## [Exercise brief]
Write out every entry below character for character, leaving the pictures out of your answer.

## [Data for this task]

▬▬▬

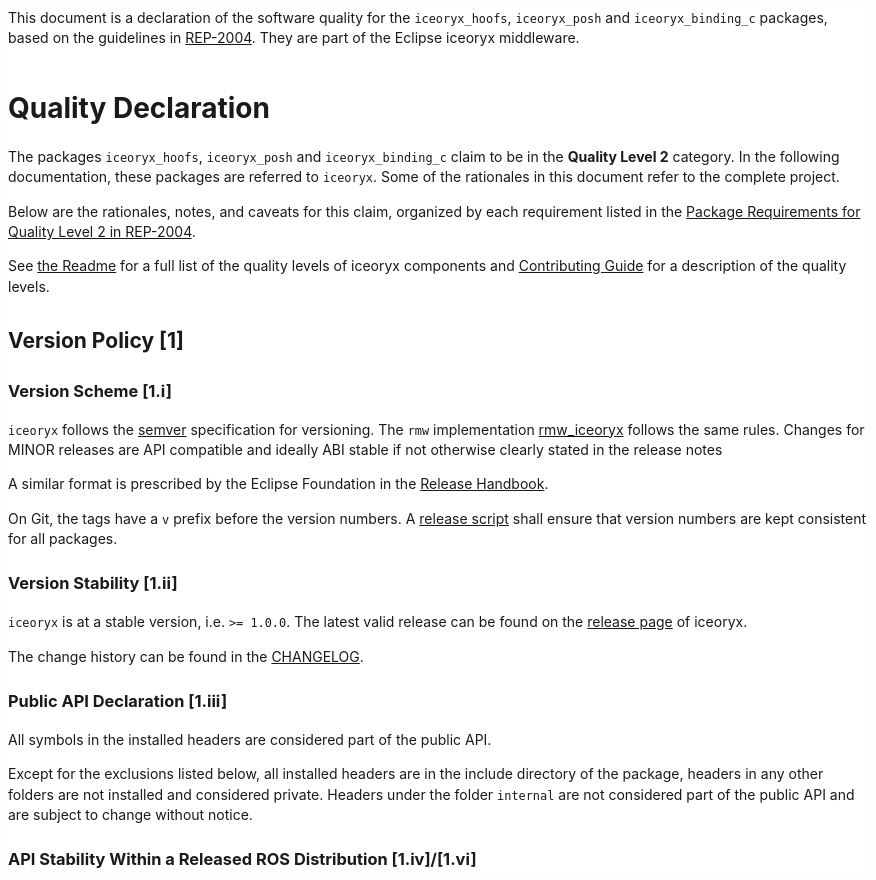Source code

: This document is a declaration of the software quality for the `iceoryx_hoofs`, `iceoryx_posh` and `iceoryx_binding_c` packages, based on the guidelines in [REP-2004](https://www.ros.org/reps/rep-2004.html). They are part of the Eclipse iceoryx middleware.

# Quality Declaration

The packages `iceoryx_hoofs`, `iceoryx_posh` and `iceoryx_binding_c` claim to be in the **Quality Level 2** category. In the following documentation, these packages are referred to `iceoryx`. Some of the rationales in this document refer to the complete project.

Below are the rationales, notes, and caveats for this claim, organized by each requirement listed in the [Package Requirements for Quality Level 2 in REP-2004](https://www.ros.org/reps/rep-2004.html).

See [the Readme](https://github.com/eclipse-iceoryx/iceoryx#quality-levels--platforms) for a full list of the quality levels of iceoryx components and [Contributing Guide](https://github.com/eclipse-iceoryx/iceoryx/blob/master/CONTRIBUTING.md#quality-levels) for a description of the quality levels.

## Version Policy [1]

### Version Scheme [1.i]

`iceoryx` follows the [semver](https://semver.org/#summary) specification for versioning. The `rmw` implementation [rmw_iceoryx](https://github.com/ros2/rmw_iceoryx) follows the same rules.
Changes for MINOR releases are API compatible and ideally ABI stable if not otherwise clearly stated in the release notes

A similar format is prescribed by the Eclipse Foundation in the [Release Handbook](https://www.eclipse.org/projects/handbook/#release).

On Git, the tags have a `v` prefix before the version numbers. A [release script](https://github.com/eclipse-iceoryx/iceoryx/blob/master/tools/iceoryx_release.sh) shall ensure that version numbers are kept consistent for all packages.

### Version Stability [1.ii]

`iceoryx` is at a stable version, i.e. `>= 1.0.0`. The latest valid release can be found on the [release page](https://github.com/eclipse-iceoryx/iceoryx/releases) of iceoryx.

The change history can be found in the [CHANGELOG](https://github.com/eclipse-iceoryx/iceoryx/blob/master/CHANGELOG.md).

### Public API Declaration [1.iii]

All symbols in the installed headers are considered part of the public API.

Except for the exclusions listed below, all installed headers are in the include directory of the package, headers in any other folders are not installed and considered private. Headers under the folder `internal` are not considered part of the public API and are subject to change without notice.

### API Stability Within a Released ROS Distribution [1.iv]/[1.vi]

▬▬▬

## [Answer to the problem]
Source code

: This document is a declaration of the software quality for the `iceoryx_hoofs`, `iceoryx_posh` and `iceoryx_binding_c` packages, based on the guidelines in [REP-2004](https://www.ros.org/reps/rep-2004.html). They are part of the Eclipse iceoryx middleware.

# Quality Declaration

The packages `iceoryx_hoofs`, `iceoryx_posh` and `iceoryx_binding_c` claim to be in the **Quality Level 2** category. In the following documentation, these packages are referred to `iceoryx`. Some of the rationales in this document refer to the complete project.

Below are the rationales, notes, and caveats for this claim, organized by each requirement listed in the [Package Requirements for Quality Level 2 in REP-2004](https://www.ros.org/reps/rep-2004.html).

See [the Readme](https://github.com/eclipse-iceoryx/iceoryx#quality-levels--platforms) for a full list of the quality levels of iceoryx components and [Contributing Guide](https://github.com/eclipse-iceoryx/iceoryx/blob/master/CONTRIBUTING.md#quality-levels) for a description of the quality levels.

## Version Policy [1]

### Version Scheme [1.i]

`iceoryx` follows the [semver](https://semver.org/#summary) specification for versioning. The `rmw` implementation [rmw_iceoryx](https://github.com/ros2/rmw_iceoryx) follows the same rules.
Changes for MINOR releases are API compatible and ideally ABI stable if not otherwise clearly stated in the release notes

A similar format is prescribed by the Eclipse Foundation in the [Release Handbook](https://www.eclipse.org/projects/handbook/#release).

On Git, the tags have a `v` prefix before the version numbers. A [release script](https://github.com/eclipse-iceoryx/iceoryx/blob/master/tools/iceoryx_release.sh) shall ensure that version numbers are kept consistent for all packages.

### Version Stability [1.ii]

`iceoryx` is at a stable version, i.e. `>= 1.0.0`. The latest valid release can be found on the [release page](https://github.com/eclipse-iceoryx/iceoryx/releases) of iceoryx.

The change history can be found in the [CHANGELOG](https://github.com/eclipse-iceoryx/iceoryx/blob/master/CHANGELOG.md).

### Public API Declaration [1.iii]

All symbols in the installed headers are considered part of the public API.

Except for the exclusions listed below, all installed headers are in the include directory of the package, headers in any other folders are not installed and considered private. Headers under the folder `internal` are not considered part of the public API and are subject to change without notice.

### API Stability Within a Released ROS Distribution [1.iv]/[1.vi]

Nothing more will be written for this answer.